同じ自治体に2回寄付しても「5か所以内」のカウントには影響しないよね?
それは大丈夫だよ
ふるさと納税についてのよくある質問
最後に、ふるさと納税についてよくある質問を紹介します。
サラリーマンでも申請できる?
できます。
むしろサラリーマンこそ利用するのがおすすめな制度です。
ふるさと納税の期限はいつまで?
1年間ごとの計算なので12月31日までです。
1月1日以降は来年のふるさと納税の扱いになります。
年末調整でもできる?
できません。
年末調整は所得税を清算する仕組みで、ふるさと納税は主に住民税を減額する制度です。
なんか返礼品お店の値段より高くない?
2019年の制度改正により、返礼品は寄付額の3割までというルールが厳格化されました。
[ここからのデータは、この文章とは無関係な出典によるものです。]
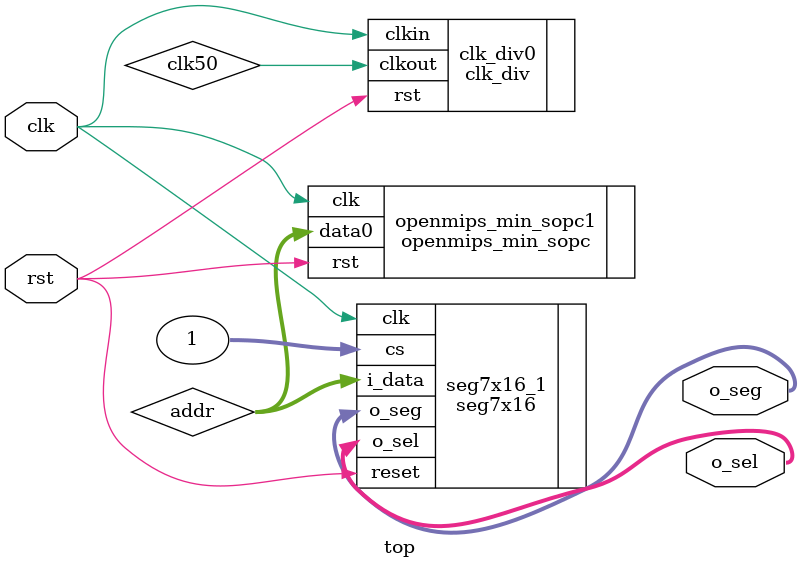
<source format=v>
`timescale 1ns / 1ps

module top(
    input clk,
    input rst,
    output[7:0] o_seg,
    output[7:0] o_sel
);

wire clk50;
wire seg7_cs;
wire[31:0] addr;
clk_div clk_div0(
    .clkin(clk),
    .rst(rst),
    .clkout(clk50));

io_sel io_sel1(
    .addr(32'h10010000),
    .cs(1),
    .seg7_cs(seg7_cs)
    );

openmips_min_sopc openmips_min_sopc1(
    .clk(clk),
    .rst(rst),
    .data0(addr)
    );
    
seg7x16 seg7x16_1(
    .clk(clk),
    .reset(rst),
    .cs(1),
    .i_data(addr),
    .o_seg(o_seg),
    .o_sel(o_sel));

endmodule

</source>
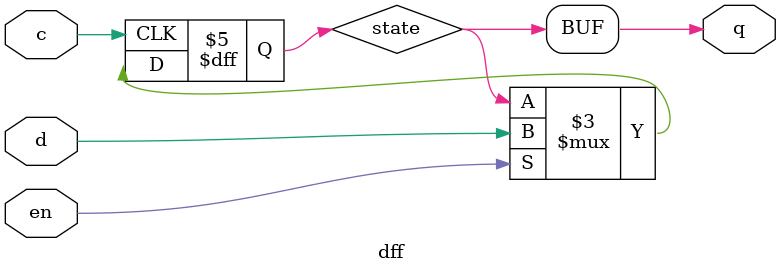
<source format=v>

module dff #(
    parameter bits = 1
)
(
    input c,
    input en,
    input [(bits - 1):0]d,
    output [(bits - 1):0]q
);

    reg [(bits - 1):0] state = 'h0;   // for defining prev state
    assign q = state;
    always @ (posedge c) begin
        if (en)
            state <= d;
   end
endmodule


</source>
そもそもふるさと納税の本来の趣旨は自治体を応援することなので、返礼品はあくまで気持ち程度の「オマケ」という扱いになっています。
ですので、本来の商品の価値と寄付額は一致しまいように設定されています。
寄付額の3割を明らかに超える返礼品は、控除対象外になっちゃうんだよね
自治体がガメつい訳じゃなかったんだ
寄付の度に2000円の自己負担がかかるの?
年間の寄付金合計に対して2,000円なので、何か所に寄付をしても自己負担は2,000円でOKです。
ふるさと納税についてよくある質問
この記事に関してよくある質問をいくつか紹介します
この記事のまとめ
ここまでのおさらい
- ふるさと納税は特定の自治体を選んで応援できる制度
- ふるさと納税の対象となる寄付には限度額がある
- 申請の前に限度額の試算を忘れずに
- ふるさと納税は専用サイトからするのが一番確実
- ふるさと納税の適用を受けるには確定申告、もしくはワンストップ特例制度を利用する
ふるさと納税の仕組みや限度額の試算、確定申告のやり方まで解説してきました。
面倒なイメージが先行してあまり取り組む方がいない制度になってしまっていますが、実際に一度やればその簡単さとお得さが実感できることと思います・・・!